[iDC] Are We Google's Paint? Keywords?

Anna Munster A.Munster at unsw.edu.au
Thu Jan 22 23:35:35 UTC 2009


>
Thanks Brad - this is interesting:
>
> at one point, I noticed that these pages were getting
> massive amounts of hits based solely on their page-titles,
> so as an experiment I gradually added more and more
> google-ad-word banners...
>
> at first with only a few hundred or so ads, I was generating
> $30-40 a month, but the more pages I added (or perhaps the
> longer the ads were online? -- it's a secret goggle payment
> formula apparently), the _less money I made! it finally
> became so trivial that I started pulling all the ads off...

Which also goes to the point I'd like to make with respect to Andreas'  
comments about Google standing on advertising as its 'leg'. Of course  
if you want to take a straight political economy approach this is  
obviously the case.

On the other hand, and this is what is intimated by Brad's experiments  
and observations, Google has monumentally transformed advertising and  
its place in web economies...one can analyse this in terms of the  
political economy of value and exchange, eg how has Google transformed  
the 'click' into the unit of web currency? But then again it's not so  
simple as there also seem to be other quantitative and algorithmic  
operations that determine revenue generation, which are 'secret' ie  
proprietorial and upon which Google depends in order to generate ad  
revenue through multiple means.

## Given records
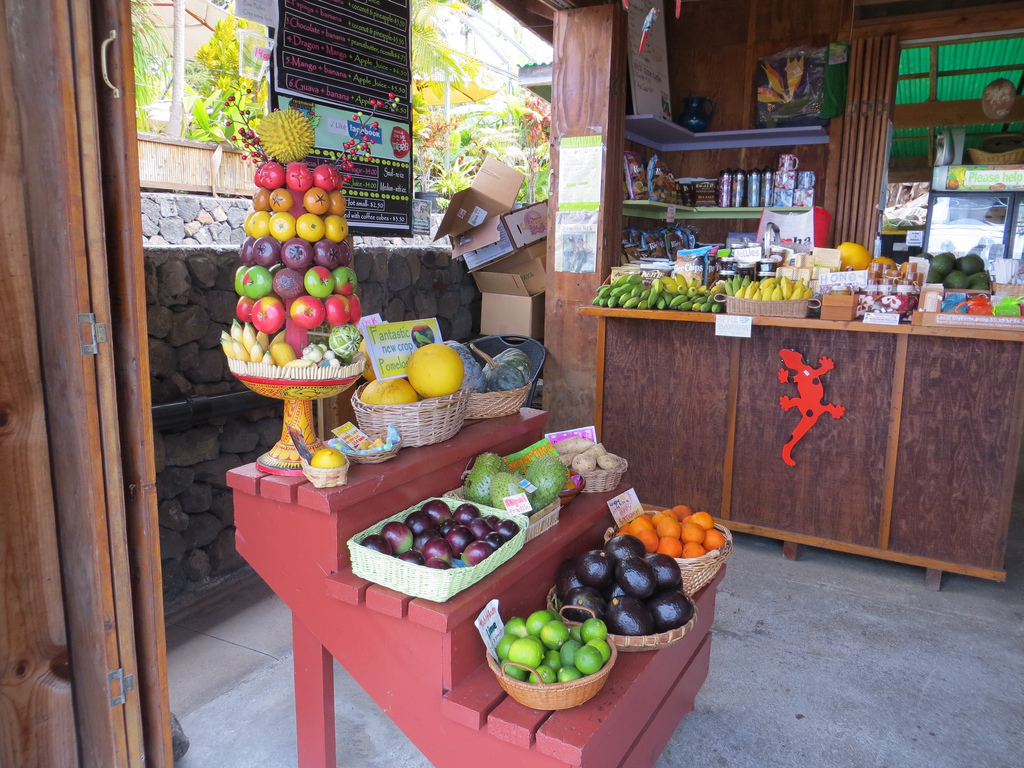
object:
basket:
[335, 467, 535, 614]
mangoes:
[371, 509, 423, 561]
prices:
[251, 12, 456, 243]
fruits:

## Required work
a. Rewrite the post on Google and advertising starting with "On the other" and going on through "through multiple means.", putting "income" in place of "revenue".
b. Please write the next part of the post on Google and advertising, picking up after its last sentence.
The records are drawn from a separate source.

## Answers by task
a.
On the other hand, and this is what is intimated by Brad's experiments  
and observations, Google has monumentally transformed advertising and  
its place in web economies...one can analyse this in terms of the  
political economy of value and exchange, eg how has Google transformed  
the 'click' into the unit of web currency? But then again it's not so  
simple as there also seem to be other quantitative and algorithmic  
operations that determine income generation, which are 'secret' ie  
proprietorial and upon which Google depends in order to generate ad  
income through multiple means.

b.
So what we have here is not simply a 'new business model' for   
advertising in a web-based economy but a whole new way of doing  
'market research', of creating 'attention' to optimize 'market  
share',  based not upon audiences but rather on the measurement of  
pure data (keywords, click-throughs etc), the securitised deployment  
of automated mechanisms and operations  and the deployment of   
massively distributed micro-payment systems. A way of bypassing 'the  
human' and transforming pure data into pure money (on the proviso we  
ignore the corollary of 'free labour').

Consequently 'audience' has  become pure stats for automated  
manipulation. I think this is quite different from, say, Amazon's  
operations (although obviously Google has also experimented with some  
of this with its 'preferred searches' for example).

Hence, a straight political economy analysis kind of falls  
away....Google doesn't have one leg nor perhaps does it have many  
arms...it's probably more like a hydra -  a deceptively simple  
organism with two body layers, no brain and no true muscles but  
comprised entirely of a nerve net (interconnected neurons but no  
centralisation), a remarkable regenerative ability and apparently very  
rarely undergoing senescence....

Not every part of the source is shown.